Extract —
--------------------------------

Balance the following ionic equations

(i) Cr_{2}O_{7}^{2-} + H^{+} + I^{-}\rightarrow Cr^{3+} + I_2 + H_{2}O
(ii) Cr_{2}O^{2-}_{7} + Fe^{2+} + H^{+}\rightarrow Cr^{3+} + Fe^{3+} + H_{2}O

(iii) MnO^{-}_{4} + SO^{2-}_{3} + H^{+}\rightarrow Mn^{2+} + S O^{2-}_{4} + H_2O
(iv) MnO_{4}^{-} + H^{+} + Br^{-}\rightarrow Mn^{2+} + Br_{2} + H_{2}O


Answer:

(i) Cr_{2}O_{7}^{2-} + H^{+} + I^{-}\rightarrow Cr^{3+} + I_2 + H_{2}O
As step (i), we will be generating the unbalanced skeleton i.e.,
(i) Cr_{2}O_{7}^{2-} + H^{+} + I^{-}\rightarrow Cr^{3+} + I_2 + H_{2}O
As step (ii) we will have to Identify the reactants which will get oxidized or reduced, and then write the half-cell reaction for them. This will be done along with the electron transfers as it will carefully be making the equal numbers of atoms of oxidized and reduced redox couples.

Oxidation is 2I^{-}\rightarrow I_{2}+2e^{-}and Reduction is Cr_{2}O_{7}^{2-}+6e^{-}\rightarrow Cr^{3+}

As step (iii) we will balance the number of atoms in the oxidized and reduced redox couples.

Oxidation is 2I^{-}\rightarrow I_{2}+2e^{-} and Reduction is Cr_{2}O_{7}^{2-}+6e^{-}\rightarrow Cr^{3+}

Now, as step (iv) for acidic solutions, we will balance the charge by adding H+ on the required side of the given equation.

The oxidation is 2I^{-}\rightarrow I_{2}+2e^{-} and reduction is Cr_{2}O_{7}^{2-}+6e^{-}+14H^{+}\rightarrow 2Cr^{3+}

As part of the step (v) we will balance the oxygen atoms. As there are seven oxygen atoms in reduction reaction, so we will be adding water molecule to RHS of the reaction for balancing the oxygen.

--------------------------------

Assignment — In the worked solution on balancing ionic equations, what does step (v) add to the right-hand side of the reduction reaction to balance the oxygen atoms?

Collected material —

--------------------------------

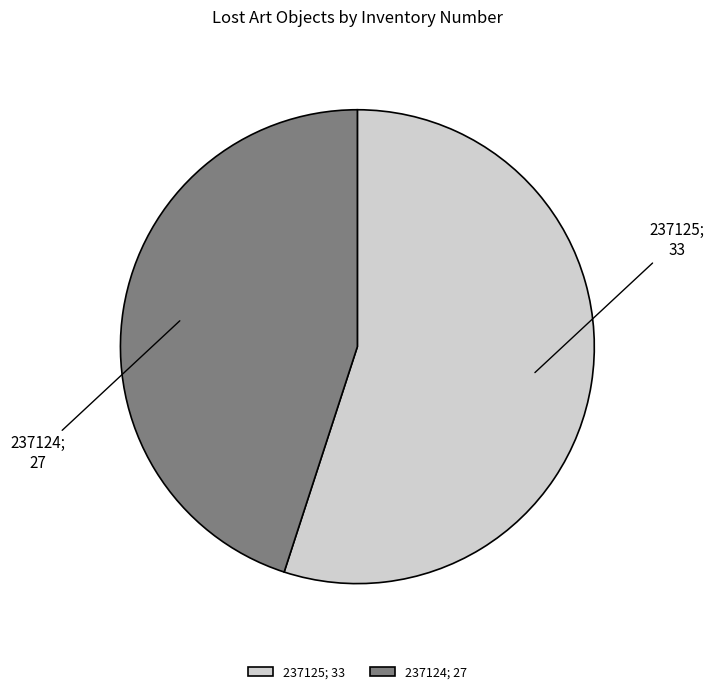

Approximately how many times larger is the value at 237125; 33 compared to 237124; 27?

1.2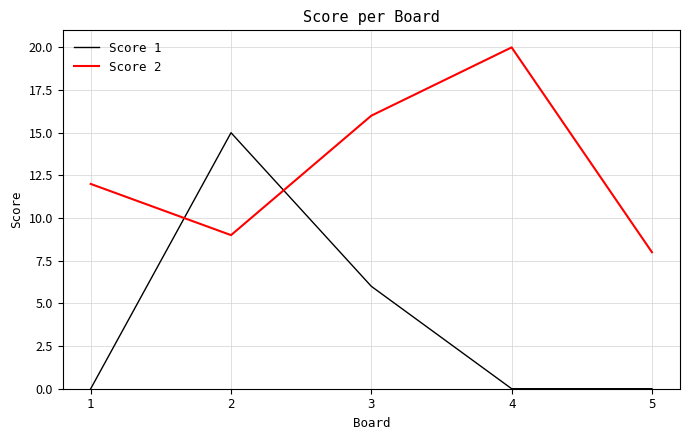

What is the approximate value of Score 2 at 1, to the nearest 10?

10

--------------------------------

Answer to this task — Water molecules.